I wish they would realise NOISE energy is WASTED energy :tongue:

It's when the chatting cyclists overtake me that I get really p*ssed off..
 

jimboalee

New Member
Location
Solihull
Fab Foodie said:
Is it possible to ride a bike and talk?

So all that resonant air makes no difference :biggrin:;):biggrin:;):laugh:

I have to admit, directing your motion of breath sideways reduces the contra-directional jet effect when breathing forward.
 

Banjo

Fuelled with Jelly Babies
Location
South Wales
Doing it standing up

Just back from my morning commute home. Its only 2.5 miles but uphill nearly all the way with some steep bits.

After reading this thread I thought Id try "grinding" (I think thats the term)up some short steeper bits. I did the standing up bit in the granny ring at the front and about n04 gear at the back .

Definitely quicker and noticed the relief of using different muscles but needed to quickly get back down to first gear after sitting down again.This transition didnt go that smoothly,is there a nack or is it just down to practice?
 

jimboalee

New Member
Location
Solihull
Your shifters should be able to lift the chain 2 sprockets, even 3 with one swipe.

You will need to release the torque while changing ( like on a MotoX bike ), so shift the rear mech the whole 3 sprockets cus you're going to lose a lot of speed.

It IS practice, and experience.

With friction levers, I could change 4 sprockets with one pull of the lever. This requires knowing exactly where to move the lever to - experience:smile:
 

Fab Foodie

hanging-on in quiet desperation ...
I agree with jimboalee, going from sitting to standing you need to go up a couple of cogs, when you sit back down you'll need to drop down a few. You soon get used to what works and do it automatically.
 

dellzeqq

pre-talced and mighty
Location
SW2
Radius said:
The more hills you climb the easier it will get. It's as simple as that really...just keep riding them.

just make sure you don't fluff the gear change halfway up....
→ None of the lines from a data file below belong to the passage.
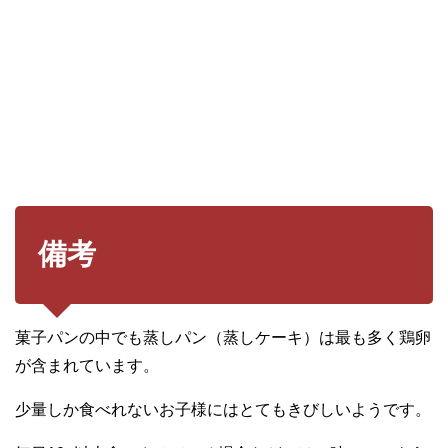
備考
菓子パンの中でも蒸しパン（蒸しケーキ）は最も多く鶏卵
が含まれています。
少量しか食べれないお子様にはとてもきびしいようです。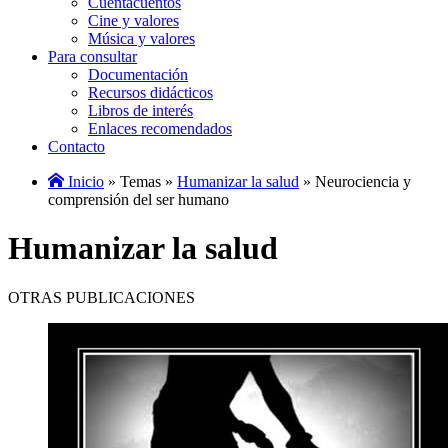
Cuentacuentos
Cine y valores
Música y valores
Para consultar
Documentación
Recursos didácticos
Libros de interés
Enlaces recomendados
Contacto
Inicio
» Temas »
Humanizar la salud
» Neurociencia y
comprensión del ser humano
Humanizar la salud
OTRAS PUBLICACIONES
hills are about technique, strengh and confidence. And of the three, confidence is easily the most underrated.

Technique - some people stand, and some people sit. There are lots of rules about this, but each of us is different. What is important is being in the right gear, and keeping the right pace - a pace that will carry you up the hill and over it. Whether standing or sitting your breathing and cadence should be regular - if in doubt, change down and slow down.

Strength - if you really want to build up in a hurry then make sure you do reps of a decent hill twice a week. By reps, I reckon about an hour of climbing and descending

Confidence - each hill becomes easier the more you know it. Once you've conquered a hill it's doubtful you'll ever have to walk it again, even if you get older, fatter and less fit. Confidence on hills is one of the great things about cycling. When you have it you're laughing. Sometimes out loud.
 

Randochap

Senior hunter
Banjo said:
JDefinitely quicker and noticed the relief of using different muscles but needed to quickly get back down to first gear after sitting down again.This transition didnt go that smoothly,is there a nack or is it just down to practice?

Just to clarify: you need to shift up when you stand -- to a higher/harder gear. Usually one or two cogs will suffice.

As you sit down, immediately drop back to a lower gear. If you are riding in a group and there is someone on your wheel, make sure to "throw" the bike forward as you sit; otherwise you will slip back and risk contacting the wheel behind.

As Foodie said, you'll soon do it automatically.